In those first examples of her voice, we hear something more than a child transforming into a woman. We hear a miracle.
5. THE BLOOD
There were a score of fine trumpet players who came up in the 1920s with Louis Armstrong. But the quality of his sound—the piercing beauty of his tone, the deep humanity of his voice—profoundly altered American music. The same is true of the saxophone playing of Lester Young, Charlie Parker, and John Coltrane. These were men who had the cry. Billie Holiday was a woman who had the cry, as did Mahalia Jackson and Dinah Washington.
You hear Aretha’s cry when, as a young teenager, she steps into the spotlight at the Oakland Auditorium and sings “Take My Hand, Precious Lord.” By then Reverend Franklin and his gospel service were drawing crowds up and down California. Thomas A. Dorsey wrote the song in the thirties based on a nineteenth-century melody. His lyrics are a prayer for faith
—that God will transform the raw pain Dorsey suffered by the death of his wife and infant son into fresh hope. Knowing that he can’t make it alone, he asks Jesus to take his hand and lead him on. He prays for the transformation of darkness into light. The message is among the deepest and most beloved in all black gospel, and for Aretha to approach the sacred hymn signals a readiness—even an eagerness—to stand beside the magnificent Mahalia, who performed it countless times. Barely a teenager, Aretha embraces the most grown-up of spiritual moments—the declaration of despair before the reality of death. “ ‘When my life is almost gone,’ ” she cries, “ ‘hear my cry.’ ” The cry for a connection to the unseen source of creation is chilling. This is not a child singing, but a woman. She is singing outside the rhythm of time—there is no set groove for the song—making her way through life’s tragic maze. She stands in darkness. She sings, “ ‘As the night draws near and the day is past and gone, at the river I stand.’ ” The river is the Jordan and the river Styx, the river between life and death, sorrow and renewal. After the lyrics are sung a single time, they are no longer adequate to express the depth of her feelings. “Ain’t no harm to moan,” says Aretha, who wordlessly renders the melody. Her voice is ageless. Her art is fully formed and wholly realized. She is much more than a child prodigy or a surprisingly good singer.
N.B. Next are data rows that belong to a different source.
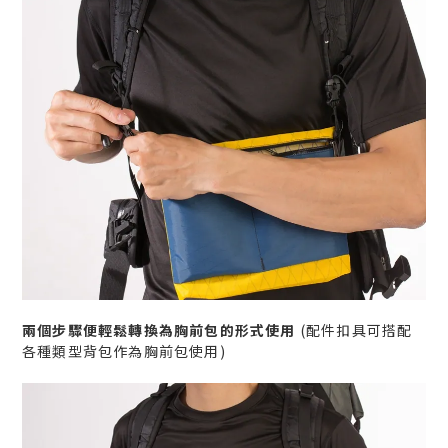
兩個步驟便輕鬆轉換為胸前包的形式使用
(配件扣具可搭配
各種類型背包作為胸前包使用)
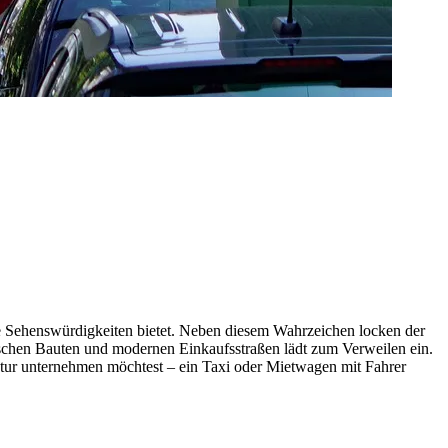
die Sehenswürdigkeiten bietet. Neben diesem Wahrzeichen locken der
schen Bauten und modernen Einkaufsstraßen lädt zum Verweilen ein.
tur unternehmen möchtest – ein Taxi oder Mietwagen mit Fahrer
She is already a great artist.
“Remember Venus coming out of the sea in Botticelli’s painting?” Jerry Wexler asked me when we listened to the song together. “That’s Aretha—a goddess whose maturity and beauty cannot be explained.”
At the same time, singing before the adoring crowd at the Oakland Arena, she is also a fifteen-year-old girl who has given birth to one baby and is pregnant with another.